| Exercise passage |
-----

If I was an editor: Parts of the story were less gripping than others but I don’t know how you could improve it. Still standing strong after almost 40 years.

Overall: I wish I knew Melbourne better to fully appreciate the story!

 

2

Oddballs and Anguish: The Dressmaker

The DressmakerThe Dressmaker by Rosalie Ham

Tilly Dunnage left her hometown of Dungatar in rural Australia under a black cloud of accusation. Years later Tilly, now a couturier for the Paris fashion houses, returns home to make amends with her mentally unstable mother. Mid-century Dungatar is a small town, and small towns have long memories and when the eccentric townsfolk turn on Tilly for a second time, she decides to teach them a lesson and exact long-overdue revenge…

First Impressions: This novel is so small town Australia… How wonderful!

Highlights: I could fully visualise this novel as a film in my mind without even trying… Strictly Ballroom meets Priscilla meets Muriel’s Wedding. I love it how each character has so many quirky secrets; oddballs that could only exist in Australia. Although the story is set mid-century it could be set today which is a bit scary if you want to think about small communities. The very dark humour had me smirking throughout yet this humour is intermittently checked by a moment of overwhelming sadness. Such brilliant writing. More needs to be made of Australian gothic literature. I remember seeing this novel in bookshops when it was published but feel upset I only got around to reading it after it had been made into a film.

If I was an editor: I don’t know if this will appeal to an international market but Aussies should relish it.

Overall: A flamin’ fair dinkum Aussie novel. Strewth!

The Dressmaker: 5 Stars

0

Too Much Going On: A Child’s Book of True Crime

A Child's Book of True CrimeA Child’s Book of True Crime by Chloe Hooper

Kate Byrne is having an affair with the father of her most gifted pupil, Lucien. Unnervingly, her lover’s wife has just published Murder at Black Swan Point, a true crime novel about the brutal slaying of a young adulteress. Suspecting the adult account of Black Swan Point’s murder to be wrong, Kate imagines her own version of the novel, for children, narrated by Australian animals. But has her obsession with the crime aligned her fate with that of the murdered adulteress?

-----

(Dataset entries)
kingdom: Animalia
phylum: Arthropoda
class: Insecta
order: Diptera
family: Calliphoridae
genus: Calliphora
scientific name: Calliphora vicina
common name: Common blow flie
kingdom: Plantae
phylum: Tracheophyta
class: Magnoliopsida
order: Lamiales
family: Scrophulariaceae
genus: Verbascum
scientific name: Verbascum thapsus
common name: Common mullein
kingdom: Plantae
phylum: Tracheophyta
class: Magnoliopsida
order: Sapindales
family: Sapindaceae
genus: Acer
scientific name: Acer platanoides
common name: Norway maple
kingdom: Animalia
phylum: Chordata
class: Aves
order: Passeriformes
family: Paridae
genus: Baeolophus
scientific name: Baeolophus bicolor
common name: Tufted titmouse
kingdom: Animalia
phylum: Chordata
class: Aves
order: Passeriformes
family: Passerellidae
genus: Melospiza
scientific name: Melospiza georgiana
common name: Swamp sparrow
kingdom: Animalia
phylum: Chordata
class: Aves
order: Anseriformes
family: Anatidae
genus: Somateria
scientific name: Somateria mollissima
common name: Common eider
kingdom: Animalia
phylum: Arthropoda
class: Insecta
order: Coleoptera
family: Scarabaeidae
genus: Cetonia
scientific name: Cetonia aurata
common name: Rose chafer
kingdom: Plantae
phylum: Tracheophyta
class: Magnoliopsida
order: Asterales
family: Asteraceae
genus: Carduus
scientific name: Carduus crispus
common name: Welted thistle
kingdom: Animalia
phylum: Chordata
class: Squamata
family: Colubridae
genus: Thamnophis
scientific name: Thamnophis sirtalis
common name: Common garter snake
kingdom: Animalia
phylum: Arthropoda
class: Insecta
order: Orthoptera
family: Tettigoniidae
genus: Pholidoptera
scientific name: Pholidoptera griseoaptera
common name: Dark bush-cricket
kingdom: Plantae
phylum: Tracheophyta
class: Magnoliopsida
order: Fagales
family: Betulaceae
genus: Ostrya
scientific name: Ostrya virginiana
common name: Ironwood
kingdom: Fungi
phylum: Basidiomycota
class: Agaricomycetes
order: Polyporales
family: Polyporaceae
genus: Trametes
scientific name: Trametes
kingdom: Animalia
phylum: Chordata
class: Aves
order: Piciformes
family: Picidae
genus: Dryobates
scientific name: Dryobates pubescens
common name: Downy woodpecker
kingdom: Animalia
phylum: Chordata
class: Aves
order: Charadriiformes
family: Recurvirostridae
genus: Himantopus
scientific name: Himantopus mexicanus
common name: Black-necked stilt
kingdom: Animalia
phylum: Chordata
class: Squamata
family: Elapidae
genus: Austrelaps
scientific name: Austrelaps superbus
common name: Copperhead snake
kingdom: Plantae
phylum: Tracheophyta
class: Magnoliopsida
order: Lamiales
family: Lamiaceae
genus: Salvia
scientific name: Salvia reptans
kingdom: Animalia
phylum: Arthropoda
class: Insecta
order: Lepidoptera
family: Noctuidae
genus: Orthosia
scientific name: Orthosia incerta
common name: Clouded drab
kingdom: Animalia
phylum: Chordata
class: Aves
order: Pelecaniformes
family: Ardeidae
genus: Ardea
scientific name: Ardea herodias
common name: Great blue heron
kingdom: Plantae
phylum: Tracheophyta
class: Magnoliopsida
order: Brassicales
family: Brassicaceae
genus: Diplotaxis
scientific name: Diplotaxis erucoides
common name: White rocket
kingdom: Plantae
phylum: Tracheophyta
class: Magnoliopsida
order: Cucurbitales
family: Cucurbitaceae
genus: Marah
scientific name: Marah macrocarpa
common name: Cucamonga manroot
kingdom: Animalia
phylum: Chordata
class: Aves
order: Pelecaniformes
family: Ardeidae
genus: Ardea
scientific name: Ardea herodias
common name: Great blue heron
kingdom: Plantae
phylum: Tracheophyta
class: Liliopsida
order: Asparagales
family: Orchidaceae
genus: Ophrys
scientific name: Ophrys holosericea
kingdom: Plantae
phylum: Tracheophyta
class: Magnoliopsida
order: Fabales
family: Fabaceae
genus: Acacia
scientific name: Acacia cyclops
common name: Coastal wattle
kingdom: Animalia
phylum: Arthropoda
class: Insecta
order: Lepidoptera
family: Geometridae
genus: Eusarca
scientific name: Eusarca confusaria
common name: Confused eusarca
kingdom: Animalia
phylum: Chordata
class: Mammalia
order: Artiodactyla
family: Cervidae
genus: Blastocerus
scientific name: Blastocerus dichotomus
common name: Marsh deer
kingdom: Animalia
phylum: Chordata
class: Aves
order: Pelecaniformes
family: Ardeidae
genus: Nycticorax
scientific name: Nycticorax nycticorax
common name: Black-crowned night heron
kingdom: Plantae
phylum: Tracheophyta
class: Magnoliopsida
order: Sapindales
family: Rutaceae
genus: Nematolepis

-----

| Exercise tasks |
1. Answer these questions from the book reviews:
(a) Which hometown did Tilly Dunnage leave?
(b) How many stars does The Dressmaker receive?
(c) What is the title of the true crime novel published by the wife of Kate Byrne's lover?
2. Decide whether each statement agrees with the book reviews. Answer yes or no, and quote the words that settle it.
(a) The reviewer read The Dressmaker before it was made into a film.
(b) Tilly Dunnage works as a couturier for the Paris fashion houses.
(c) Kate Byrne imagines a version of the crime story narrated by Australian animals.
3. Carry on the book reviews from the point where they stop.

| Responses for each task |
1.
(a) Dungatar
(b) 5 stars
(c) Murder at Black Swan Point

2.
(a) No: "feel upset I only got around to reading it after it had been made into a film"
(b) Yes: "now a couturier for the Paris fashion houses"
(c) Yes: "Kate imagines her own version of the novel, for children, narrated by Australian animals"

3.
First Impressions: Not sure… I didn’t realise it was set in Tasmania. I don’t know if I’ve ever read a novel set in Tasmania before!

Highlights: I was surprised by all the references to Tasmania’s penal colony past but I liked this as it was an original way of highlighting how we brush over crime. Crimes of the past – either 10 or 150 years ago – are like an archaeological excavation, or a set of matrioshki dolls. Kate’s character was interesting in that I wondered how much of the Murder at Black Swan Point story was created in her mind. She’s very lonely with too much time to think. I would have liked her obsessiveness about her situation to be more pronounced.

If I was an editor: I think there’s too much going on in this novel. There are lots of good ideas in the novel – two I have mentioned in my highlights – but as there are so many of these ideas I don’t think any of them are developed enough to become clever like in Hooper’s second novel The Engagement.

I didn’t particularly enjoy Kate’s children’s novel. I didn’t have a problem that it was narrated by Australian animals but it was certainly not in children’s language and I still don’t fully understand why she is writing it for Lucien. Also, I felt the wise philosophical conversations she has with her students were unrealistic. Kate, being a new teacher, still owns all the textbooks about child psychology and by the end she was trying to assess Lucien but it wasn’t coherent enough across the novel. This is another example of a narrative strand that could have been brilliant but was not given enough space.

Overall: Could be a very interesting meditation on adultery.